Problem statement:
Please copy the lines below word for word, leaving the pictures out of your answer.

[Saved data entries]
/---

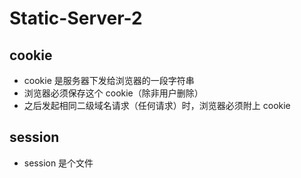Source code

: # Static-Server-2
## cookie

* cookie 是服务器下发给浏览器的一段字符串
* 浏览器必须保存这个 cookie（除非用户删除）
* 之后发起相同二级域名请求（任何请求）时，浏览器必须附上 cookie

## session
* session 是个文件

\---

Task result:
Source code

: # Static-Server-2
## cookie

* cookie 是服务器下发给浏览器的一段字符串
* 浏览器必须保存这个 cookie（除非用户删除）
* 之后发起相同二级域名请求（任何请求）时，浏览器必须附上 cookie

## session
* session 是个文件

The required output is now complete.